Provided text:
I worked on finding ways around fingerprinting at a previous job. The problem is that sites go out of their way to hide fingerprinting like performing it in an arbitrary redirect and then never do it again or only after using the site for a bit, and prefer doing it before an important operation like making a payment.




Did you find any realistic way person can prevent being fingerprint? most idea i have seen, like a tor browsing, is focusing on changing fingerprint and not so much on making fingerprint non-unique. But it always are easy for to connect change fingerprint to former fingerprint, so what we are really need is blending in with same fingerprint as other persons.


I don't know how it can be fully prevented other than disabling javascript, but in my opinion firefox with "privacy.resistFingerprinting" is a good start, though you'll still stand out because few people are using it.

I've seen a script that performed two canvas fingerprints - a complex, and a simpler one. The latter being so simple always returned the same value regardless of the browser, so it was there to see if you have altered the canvas value. That's why changing your fingerprint might still leave you trackable.


> most idea i have seen, like a tor browsing, is focusing on changing fingerprint and not so much on making fingerprint non-unique.

Not sure if I exactly understand what you're trying to say here, but the Tor Browser itself certainly focuses on making its users' fingerprints identical. At least it's the only browser I know of that passes fingerprint tests (Panopticlick and friends) with JavaScript enabled.

Prompt 1:
In the fingerprinting discussion, which Firefox setting is called a good start?
Prompt 2:
From the fingerprinting discussion, return the exact passage that begins with the words containing "I don't know" and ends with "leave you trackable.".

Supplied data:
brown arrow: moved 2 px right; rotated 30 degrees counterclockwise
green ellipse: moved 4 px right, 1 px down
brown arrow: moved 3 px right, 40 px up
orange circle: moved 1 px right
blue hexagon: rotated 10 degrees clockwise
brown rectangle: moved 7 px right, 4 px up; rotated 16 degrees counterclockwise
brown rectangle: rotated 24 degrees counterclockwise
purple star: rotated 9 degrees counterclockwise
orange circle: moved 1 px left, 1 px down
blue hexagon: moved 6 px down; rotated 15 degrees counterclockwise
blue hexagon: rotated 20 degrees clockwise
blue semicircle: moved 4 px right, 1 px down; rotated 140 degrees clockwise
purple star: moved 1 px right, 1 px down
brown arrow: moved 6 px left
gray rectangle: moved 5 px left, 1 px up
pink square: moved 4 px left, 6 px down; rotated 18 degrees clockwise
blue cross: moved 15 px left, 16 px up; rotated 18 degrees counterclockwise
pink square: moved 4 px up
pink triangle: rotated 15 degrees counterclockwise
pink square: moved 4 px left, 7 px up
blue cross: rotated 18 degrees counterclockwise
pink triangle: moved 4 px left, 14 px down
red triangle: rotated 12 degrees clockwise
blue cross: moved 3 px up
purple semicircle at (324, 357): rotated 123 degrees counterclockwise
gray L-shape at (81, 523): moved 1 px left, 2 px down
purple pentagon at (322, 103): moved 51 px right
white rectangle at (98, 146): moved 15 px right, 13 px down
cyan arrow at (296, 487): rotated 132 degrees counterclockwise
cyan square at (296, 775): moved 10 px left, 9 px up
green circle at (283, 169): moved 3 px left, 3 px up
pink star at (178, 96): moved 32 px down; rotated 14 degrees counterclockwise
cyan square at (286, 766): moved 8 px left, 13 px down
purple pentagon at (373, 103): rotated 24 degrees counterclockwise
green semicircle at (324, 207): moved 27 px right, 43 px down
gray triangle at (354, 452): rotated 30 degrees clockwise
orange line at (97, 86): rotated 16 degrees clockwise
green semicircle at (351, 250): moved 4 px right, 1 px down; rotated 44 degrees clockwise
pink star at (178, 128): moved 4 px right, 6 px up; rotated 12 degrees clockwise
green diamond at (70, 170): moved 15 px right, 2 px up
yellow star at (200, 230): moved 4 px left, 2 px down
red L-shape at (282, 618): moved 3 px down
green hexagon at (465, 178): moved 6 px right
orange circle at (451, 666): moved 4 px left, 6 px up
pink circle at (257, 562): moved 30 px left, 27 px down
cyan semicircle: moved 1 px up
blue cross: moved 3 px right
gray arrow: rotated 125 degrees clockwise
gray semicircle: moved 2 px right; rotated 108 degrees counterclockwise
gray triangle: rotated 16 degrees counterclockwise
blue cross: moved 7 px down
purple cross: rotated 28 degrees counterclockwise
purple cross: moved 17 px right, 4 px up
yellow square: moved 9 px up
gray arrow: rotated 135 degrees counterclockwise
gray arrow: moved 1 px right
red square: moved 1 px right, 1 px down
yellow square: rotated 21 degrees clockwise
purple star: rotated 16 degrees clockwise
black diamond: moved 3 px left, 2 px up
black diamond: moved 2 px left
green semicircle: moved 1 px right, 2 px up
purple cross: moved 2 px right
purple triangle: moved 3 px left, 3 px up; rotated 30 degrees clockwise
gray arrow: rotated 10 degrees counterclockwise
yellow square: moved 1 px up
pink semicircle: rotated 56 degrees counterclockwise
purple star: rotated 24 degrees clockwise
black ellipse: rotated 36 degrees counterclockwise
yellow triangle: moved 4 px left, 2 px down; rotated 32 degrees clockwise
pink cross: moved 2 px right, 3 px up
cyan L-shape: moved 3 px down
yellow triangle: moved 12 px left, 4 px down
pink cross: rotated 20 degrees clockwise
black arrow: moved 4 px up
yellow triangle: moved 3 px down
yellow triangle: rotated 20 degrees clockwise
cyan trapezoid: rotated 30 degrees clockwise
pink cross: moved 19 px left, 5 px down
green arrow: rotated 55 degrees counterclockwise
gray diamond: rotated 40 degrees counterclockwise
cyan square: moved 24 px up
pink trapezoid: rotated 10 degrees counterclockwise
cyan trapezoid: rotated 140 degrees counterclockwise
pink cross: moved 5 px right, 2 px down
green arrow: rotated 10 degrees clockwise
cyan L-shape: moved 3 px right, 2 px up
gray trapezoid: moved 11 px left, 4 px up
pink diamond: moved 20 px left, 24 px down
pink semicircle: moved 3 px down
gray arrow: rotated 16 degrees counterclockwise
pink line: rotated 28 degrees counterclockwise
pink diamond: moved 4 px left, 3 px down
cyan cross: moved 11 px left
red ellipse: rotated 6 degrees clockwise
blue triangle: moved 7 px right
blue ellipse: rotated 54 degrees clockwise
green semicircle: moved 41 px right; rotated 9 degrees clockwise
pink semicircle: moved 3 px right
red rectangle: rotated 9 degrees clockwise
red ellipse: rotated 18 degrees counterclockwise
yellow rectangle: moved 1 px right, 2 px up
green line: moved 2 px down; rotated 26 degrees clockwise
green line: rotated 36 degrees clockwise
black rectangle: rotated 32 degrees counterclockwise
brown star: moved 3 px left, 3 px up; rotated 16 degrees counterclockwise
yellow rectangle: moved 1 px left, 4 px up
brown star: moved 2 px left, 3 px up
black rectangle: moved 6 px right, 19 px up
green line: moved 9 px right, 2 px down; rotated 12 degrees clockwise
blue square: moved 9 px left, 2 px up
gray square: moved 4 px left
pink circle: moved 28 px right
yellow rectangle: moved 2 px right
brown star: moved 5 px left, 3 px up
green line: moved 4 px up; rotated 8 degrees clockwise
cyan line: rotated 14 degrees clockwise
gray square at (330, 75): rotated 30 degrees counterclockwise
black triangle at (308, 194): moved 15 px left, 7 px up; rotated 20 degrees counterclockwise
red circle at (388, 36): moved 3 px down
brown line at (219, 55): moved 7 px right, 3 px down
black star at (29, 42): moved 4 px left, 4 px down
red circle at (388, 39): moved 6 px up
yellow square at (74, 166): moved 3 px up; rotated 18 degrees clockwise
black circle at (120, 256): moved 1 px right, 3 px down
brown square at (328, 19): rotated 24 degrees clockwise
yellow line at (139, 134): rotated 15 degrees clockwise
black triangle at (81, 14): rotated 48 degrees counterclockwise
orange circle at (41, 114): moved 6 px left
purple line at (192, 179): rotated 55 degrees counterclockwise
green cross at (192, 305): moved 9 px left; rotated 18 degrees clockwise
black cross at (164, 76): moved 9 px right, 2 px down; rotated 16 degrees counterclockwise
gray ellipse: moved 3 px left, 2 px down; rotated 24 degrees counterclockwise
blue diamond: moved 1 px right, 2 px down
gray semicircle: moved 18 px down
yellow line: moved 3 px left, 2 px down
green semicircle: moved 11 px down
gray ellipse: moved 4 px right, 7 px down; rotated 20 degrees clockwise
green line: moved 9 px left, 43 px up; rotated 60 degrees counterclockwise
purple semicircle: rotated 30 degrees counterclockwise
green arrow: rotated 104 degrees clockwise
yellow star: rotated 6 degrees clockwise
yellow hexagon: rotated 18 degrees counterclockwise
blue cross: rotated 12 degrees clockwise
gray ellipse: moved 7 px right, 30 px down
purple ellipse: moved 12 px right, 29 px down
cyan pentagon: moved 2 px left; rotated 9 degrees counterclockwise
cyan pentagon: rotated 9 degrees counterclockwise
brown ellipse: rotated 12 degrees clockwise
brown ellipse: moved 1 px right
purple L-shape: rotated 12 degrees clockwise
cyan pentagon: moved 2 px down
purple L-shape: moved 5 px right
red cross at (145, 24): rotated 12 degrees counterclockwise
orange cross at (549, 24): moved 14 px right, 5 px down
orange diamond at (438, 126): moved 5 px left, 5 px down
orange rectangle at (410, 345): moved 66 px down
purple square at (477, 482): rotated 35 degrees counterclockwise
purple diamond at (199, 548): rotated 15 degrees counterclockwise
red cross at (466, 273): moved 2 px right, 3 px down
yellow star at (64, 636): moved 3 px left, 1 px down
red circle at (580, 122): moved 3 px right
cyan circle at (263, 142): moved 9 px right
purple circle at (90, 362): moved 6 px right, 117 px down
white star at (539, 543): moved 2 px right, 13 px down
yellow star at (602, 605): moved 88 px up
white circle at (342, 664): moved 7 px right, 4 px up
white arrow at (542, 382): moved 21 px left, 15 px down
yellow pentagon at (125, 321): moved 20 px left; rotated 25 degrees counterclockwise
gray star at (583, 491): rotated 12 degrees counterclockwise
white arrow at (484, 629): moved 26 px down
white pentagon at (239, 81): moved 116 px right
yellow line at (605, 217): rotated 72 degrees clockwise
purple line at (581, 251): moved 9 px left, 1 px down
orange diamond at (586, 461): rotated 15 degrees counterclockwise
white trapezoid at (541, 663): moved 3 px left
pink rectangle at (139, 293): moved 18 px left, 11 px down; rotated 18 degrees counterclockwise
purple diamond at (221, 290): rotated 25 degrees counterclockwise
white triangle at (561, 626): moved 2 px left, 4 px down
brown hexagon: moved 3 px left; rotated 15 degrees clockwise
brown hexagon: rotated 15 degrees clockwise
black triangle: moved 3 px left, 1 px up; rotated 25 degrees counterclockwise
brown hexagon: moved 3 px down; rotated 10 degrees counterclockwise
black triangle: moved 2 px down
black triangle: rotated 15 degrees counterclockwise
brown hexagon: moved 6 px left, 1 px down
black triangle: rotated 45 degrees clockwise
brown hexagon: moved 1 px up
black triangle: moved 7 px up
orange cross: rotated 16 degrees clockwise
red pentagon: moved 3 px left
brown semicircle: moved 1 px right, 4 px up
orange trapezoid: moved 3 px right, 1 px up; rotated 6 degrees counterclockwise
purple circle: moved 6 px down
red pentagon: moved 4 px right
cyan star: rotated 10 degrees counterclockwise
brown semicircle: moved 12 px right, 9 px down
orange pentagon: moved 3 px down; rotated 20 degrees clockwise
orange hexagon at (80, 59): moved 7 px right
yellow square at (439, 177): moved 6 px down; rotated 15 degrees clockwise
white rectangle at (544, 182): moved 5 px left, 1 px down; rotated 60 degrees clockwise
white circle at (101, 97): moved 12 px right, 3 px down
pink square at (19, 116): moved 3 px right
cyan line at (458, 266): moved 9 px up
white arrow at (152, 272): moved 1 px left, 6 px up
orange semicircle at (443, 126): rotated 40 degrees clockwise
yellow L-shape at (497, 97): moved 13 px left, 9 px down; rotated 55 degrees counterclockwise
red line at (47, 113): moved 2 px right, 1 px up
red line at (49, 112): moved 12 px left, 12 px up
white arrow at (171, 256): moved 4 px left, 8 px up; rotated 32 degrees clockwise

Your solution 1:
"privacy.resistFingerprinting"

Your solution 2:
I don't know how it can be fully prevented other than disabling javascript, but in my opinion firefox with "privacy.resistFingerprinting" is a good start, though you'll still stand out because few people are using it.

I've seen a script that performed two canvas fingerprints - a complex, and a simpler one. The latter being so simple always returned the same value regardless of the browser, so it was there to see if you have altered the canvas value. That's why changing your fingerprint might still leave you trackable.